You decide in May that the coming summer’s corn crop will be much larger and the fall corn price consequently much lower than most people expect.
- You decide in May that the coming summer’s corn crop will be much larger and the fall corn price consequently much lower than most people expect.
A. To act on your beliefs, should you buy or should you sell December corn futures? (Futures are contracts to buy or sell at a future date at a price established now.)
B. If a substantial number of knowledgeable people come to share your opinion about the size of this summer’s crop, what will happen to the price of December corn futures?
C. What information will this change in the price of corn futures convey to current holders and users of corn?
D. How will this information affect their decisions about holding corn for future sale or use?
E. How will these decisions, based on the information provided by the change in the price of December corn futures, affect June consumption?
F. Can speculators carry a bumper crop backward in time from a period of lesser to a period of greater scarcity?
- The text argues that if an activity is known to be profitable, more people will go into that activity and the profits will disappear. Does that apply to the selling of cocaine?
A. The costs of selling cocaine include the risk of being arrested and imprisoned. Why is a ten-year sentence not twice as strong a deterrent as a five-year sentence? Why does one chance in five of being imprisoned for 10 years translate into less than two years’ imprisonment? Is a cocaine seller likely to use a high or a low discount rate in deciding on the subjective cost of possible imprisonment? Why is the threat of imprisonment more effective in deterring some people than others?
B. Another cost of selling is the risk of being killed by competitors. This cost will be much lower for some people than for others. Characterize a person for whom this cost will be relatively low.

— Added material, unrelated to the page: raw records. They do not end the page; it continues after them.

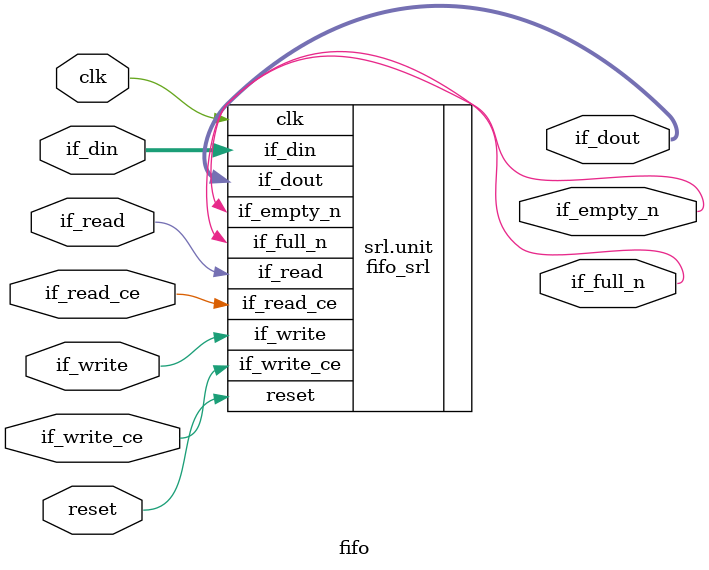
<source format=v>
`default_nettype none

module fifo #(
  parameter DATA_WIDTH = 32,
  parameter ADDR_WIDTH = 5,
  parameter DEPTH      = 32,
  parameter THRESHOLD  = 18432
) (
  input wire clk,
  input wire reset,

  // write
  output wire                  if_full_n,
  input  wire                  if_write_ce,
  input  wire                  if_write,
  input  wire [DATA_WIDTH-1:0] if_din,

  // read
  output wire                  if_empty_n,
  input  wire                  if_read_ce,
  input  wire                  if_read,
  output wire [DATA_WIDTH-1:0] if_dout
);

generate
  if (DATA_WIDTH * DEPTH > THRESHOLD) begin : bram
    fifo_bram #(
      .DATA_WIDTH(DATA_WIDTH),
      .ADDR_WIDTH(ADDR_WIDTH),
      .DEPTH     (DEPTH)
    ) unit (
      .clk  (clk),
      .reset(reset),

      .if_full_n  (if_full_n),
      .if_write_ce(if_write_ce),
      .if_write   (if_write),
      .if_din     (if_din),

      .if_empty_n(if_empty_n),
      .if_read_ce(if_read_ce),
      .if_read   (if_read),
      .if_dout   (if_dout)
    );
  end else begin : srl
    fifo_srl #(
      .DATA_WIDTH(DATA_WIDTH),
      .ADDR_WIDTH(ADDR_WIDTH),
      .DEPTH     (DEPTH)
    ) unit (
      .clk  (clk),
      .reset(reset),

      .if_full_n  (if_full_n),
      .if_write_ce(if_write_ce),
      .if_write   (if_write),
      .if_din     (if_din),

      .if_empty_n(if_empty_n),
      .if_read_ce(if_read_ce),
      .if_read   (if_read),
      .if_dout   (if_dout)
    );
  end
endgenerate

endmodule  // fifo

`default_nettype wire

</source>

C. For whom is the selling of cocaine profitable?
- Use Figure 8-7 on page 199 of the textbook for this question.
Have you ever wondered why otherwise identical books usually sell for so much more in hardcover than in softcover editions? Surely it doesn’t cost that much more to attach a hard cover when it’s all being done on an assembly-line basis! This question tries to construct a plausible explanation, and to give you practice in working with the concepts of marginal cost and marginal revenue. Some potential purchasers of a new book will be eager to obtain it as soon as it’s published and will be willing to pay a high price to do so.
Those who want to give the book as a present may be willing to pay a high price to demonstrate their generosity, and may appreciate having a hard cover on the book as a sign of its quality. Still other potential purchasers—libraries are the clearest example—want hardcover books because they stand up better to heavy use; these purchasers are willing to pay a substantially higher price for a book to avoid the considerable expense of having to bind it themselves between hard covers. Libraries also will want to purchase a popular book right after it has been published in order to satisfy their eager patrons. There are also many potential purchasers, however, who want to read the book, would be willing to buy a copy if the price isn’t too high, and who don’t very much care whether it is in hard-cover or soft. The demand curve on the left-hand graph in Figure 8–7 portrays the kind of demand for the book that might emerge in such circumstances. The top segment of the demand curve is created by those willing to pay a premium to obtain the book quickly, or to get it between hard covers. Once the price falls below $20, “general readers” also become willing to purchase a copy. (The demand curve would not have such a sharp kink, but straight lines are easier to work with than curves.) Assume throughout that the marginal cost to the publisher of printing and shipping one more book is $4.
A. What would be the most profitable price for the publisher to set for the book? The marginal-revenue curves that correspond to each segment of the demand curve have been drawn for you, using the gimmick explained in Figure 8–3.
B. The most profitable price is the price that enables the publisher to sell all those copies, but only those copies for which marginal revenue is greater than marginal cost. The problem in this case is that in order to sell the units from 16,000 to 24,000, for which marginal revenue exceeds marginal cost, the publisher must also sell the units between 12,000 and 16,000, for which marginal revenue is less than marginal cost. Which is the more profitable place to stop? Should the publisher set the price at $28 and sell 12,000, or set the price at $16 and sell 24,000?
C. Suppose the publisher puts a hard cover on the book when it’s first published, then waits six or eight months before bringing the book out in a paperback edition at a lower price. What prices should it set for each edition? A reasonable approach would be to assume that all prospective purchasers at prices above $20 either are not willing to wait or want the hardcover edition, while those below $20 are willing to wait and to accept the paperback edition. To calculate the prices to set for each edition, you must first separate the two demand curves. Cut the lower section of the demand curve from the upper section and drag it to the left so that it begins at the price axis; it will then show the quantity of softcover books that will be demanded at various prices when the paperback edition is published. This has been done for you on the right-hand graph in Figure 8–7. Draw the marginal-revenue curve for each demand curve, find out where marginal revenue crosses marginal cost in each market, and set the appropriate prices.